**Supplied information**
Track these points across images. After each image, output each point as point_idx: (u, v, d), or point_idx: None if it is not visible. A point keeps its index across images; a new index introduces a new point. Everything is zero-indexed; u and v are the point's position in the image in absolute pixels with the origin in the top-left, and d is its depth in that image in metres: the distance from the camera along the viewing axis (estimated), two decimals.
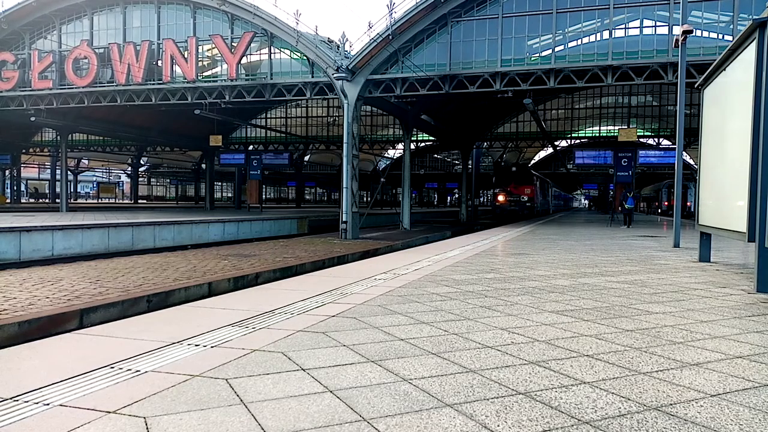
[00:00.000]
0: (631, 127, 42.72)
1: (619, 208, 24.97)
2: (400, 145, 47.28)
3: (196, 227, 20.58)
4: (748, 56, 6.20)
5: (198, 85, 24.48)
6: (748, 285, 6.39)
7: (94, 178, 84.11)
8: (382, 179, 34.38)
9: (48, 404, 2.48)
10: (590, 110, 47.40)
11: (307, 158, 63.27)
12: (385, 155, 63.16)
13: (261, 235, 23.57)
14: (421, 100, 26.72)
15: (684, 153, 21.94)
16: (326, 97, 24.29)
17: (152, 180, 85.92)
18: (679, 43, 12.70)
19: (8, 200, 49.56)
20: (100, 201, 72.67)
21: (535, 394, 2.65)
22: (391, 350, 3.44)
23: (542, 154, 62.73)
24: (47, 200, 59.18)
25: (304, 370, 3.01)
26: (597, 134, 48.60)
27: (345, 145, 21.18)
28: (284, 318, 4.40)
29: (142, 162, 62.87)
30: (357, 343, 3.59)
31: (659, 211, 50.33)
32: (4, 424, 2.26)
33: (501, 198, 35.93)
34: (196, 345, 3.54)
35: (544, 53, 20.38)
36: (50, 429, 2.21)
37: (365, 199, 47.04)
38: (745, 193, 5.90)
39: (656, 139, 46.01)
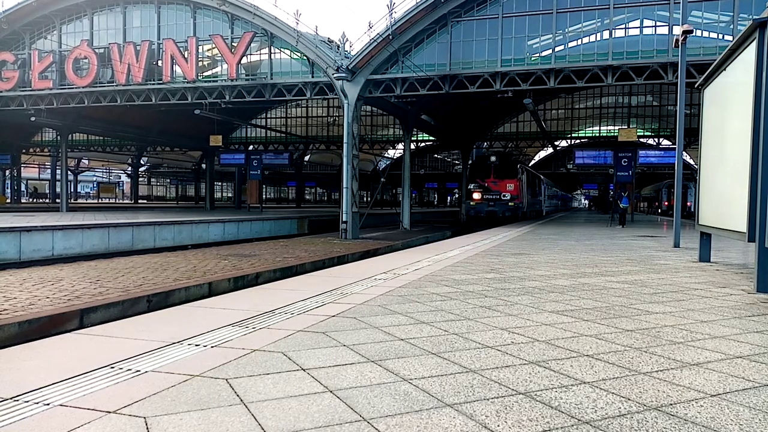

**The task**
The reply should contain every line of the material exactly, and no images.

**Written response**
Track these points across images. After each image, output each point as point_idx: (u, v, d), or point_idx: None if it is not visible. A point keeps its index across images; a new index introduces a new point. Everything is zero-indexed; u and v are the point's position in the image in absolute pixels with the origin in the top-left, and d is its depth in that image in metres: the distance from the camera along the viewing axis (estimated), two decimals.
[00:00.000]
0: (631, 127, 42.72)
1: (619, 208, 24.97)
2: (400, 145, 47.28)
3: (196, 227, 20.58)
4: (748, 56, 6.20)
5: (198, 85, 24.48)
6: (748, 285, 6.39)
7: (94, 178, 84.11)
8: (382, 179, 34.38)
9: (48, 404, 2.48)
10: (590, 110, 47.40)
11: (307, 158, 63.27)
12: (385, 155, 63.16)
13: (261, 235, 23.57)
14: (421, 100, 26.72)
15: (684, 153, 21.94)
16: (326, 97, 24.29)
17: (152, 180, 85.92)
18: (679, 43, 12.70)
19: (8, 200, 49.56)
20: (100, 201, 72.67)
21: (535, 394, 2.65)
22: (391, 350, 3.44)
23: (542, 154, 62.73)
24: (47, 200, 59.18)
25: (304, 370, 3.01)
26: (597, 134, 48.60)
27: (345, 145, 21.18)
28: (284, 318, 4.40)
29: (142, 162, 62.87)
30: (357, 343, 3.59)
31: (659, 211, 50.33)
32: (4, 424, 2.26)
33: (501, 198, 35.93)
34: (196, 345, 3.54)
35: (544, 53, 20.38)
36: (50, 429, 2.21)
37: (365, 199, 47.04)
38: (745, 193, 5.90)
39: (656, 139, 46.01)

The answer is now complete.